WORK INSTRUCTION 1 → In the site update text, up to how many character names does the schema currently include?
WORK INSTRUCTION 2 → According to the site update text, why is the work being done one step at a time? Answer in one to three sentences.
WORK INSTRUCTION 3 → Write out the passage of the site update text between "That’s it for" and "take it easy!", inclusive.

On the front page, I added data pretty much manually, filling in information on THP as a whole. In the other threads, I reused a lot of the same information I was using in that aforementioned new class’ method. I created another function to process the data into the very strict format required by machines while making sure to include things like tags as keywords. In addition to keywords like “fanfiction”, the schema will include several character names (currently up to 4) and genres (3) but I’m not sure if I should include more tags or the other kinds of tags (the technical ones).

I haven’t found reliable info on what these keywords actually accomplish in a practical sense nor if there’s a limit beyond which they’re ignored or, worse, decrease the relevance of the page in search results. In the late 90s and early 00s, webmasters abused the meta keywords tag to an extent that all search engines now ignore it.

To be completely honest, I don’t know if all of this additional work will make much of a practical difference but seeing as I was already in for a penny…

With a few days of testing things out, it seemed that I got things working in reasonable order. It’s not an ideal system and there’s much room for improvement. There’s a lot more search engine optimization that can be done. I just think that it may be a little pointless to go all-in because of how the site is currently structured. It would mean a lot of work done in a hacky fashion. And, possibly, work that would need to be redone later no matter what. That’s why I’m taking things one step at a time and splitting my attention between different areas of work.

All that I’ve mentioned here will have been live on the site for at least a few days by the time you read this. I’ve further tweaked code and fixed bugs in the interim and will likely continue to do so as more oversights are spotted. Further, the system will work better the more stories get synopses and tags.

That’s it for 2021. I want to thank everyone for their continuing support and wish you all the best. I hope that 2022 will be a great year for THP and our community.

Until next time, take it easy!

DATA UNDER STUDY →

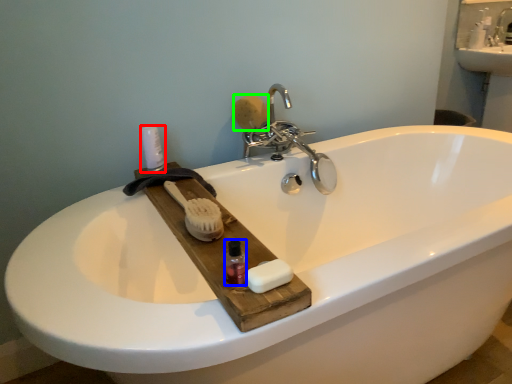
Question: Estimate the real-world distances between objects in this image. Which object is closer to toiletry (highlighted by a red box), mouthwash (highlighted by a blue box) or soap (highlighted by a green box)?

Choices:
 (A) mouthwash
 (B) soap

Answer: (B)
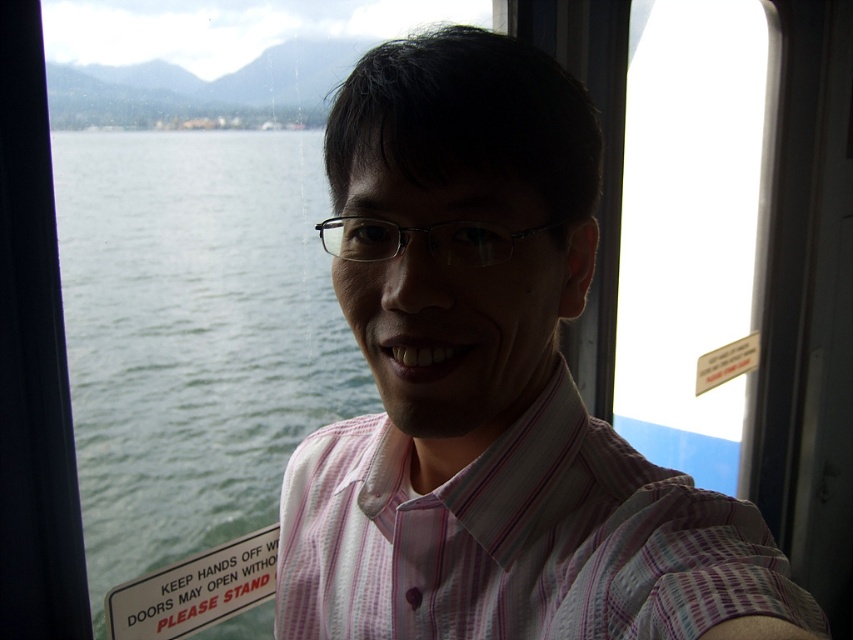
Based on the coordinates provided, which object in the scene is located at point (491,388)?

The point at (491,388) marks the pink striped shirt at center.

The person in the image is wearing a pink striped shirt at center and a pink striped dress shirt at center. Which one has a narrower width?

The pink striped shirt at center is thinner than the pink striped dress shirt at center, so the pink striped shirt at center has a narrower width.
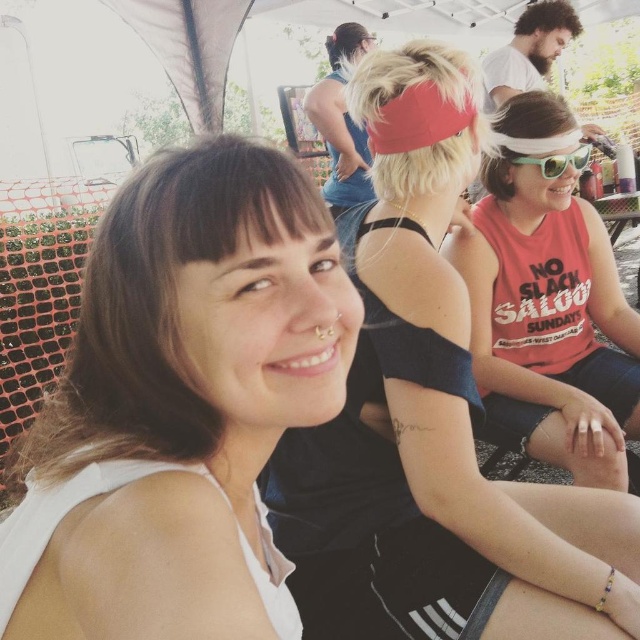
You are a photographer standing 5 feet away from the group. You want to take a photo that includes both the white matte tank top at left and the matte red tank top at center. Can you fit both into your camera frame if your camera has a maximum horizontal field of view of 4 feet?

EXPECTED OUTPUT 1 → Up to 4.

EXPECTED OUTPUT 2 → Going all-in on search engine optimization may be somewhat pointless given how the site is currently structured. It would mean a lot of hacky work, and that work might need to be redone later anyway.

EXPECTED OUTPUT 3 →
That’s it for 2021. I want to thank everyone for their continuing support and wish you all the best. I hope that 2022 will be a great year for THP and our community.

Until next time, take it easy!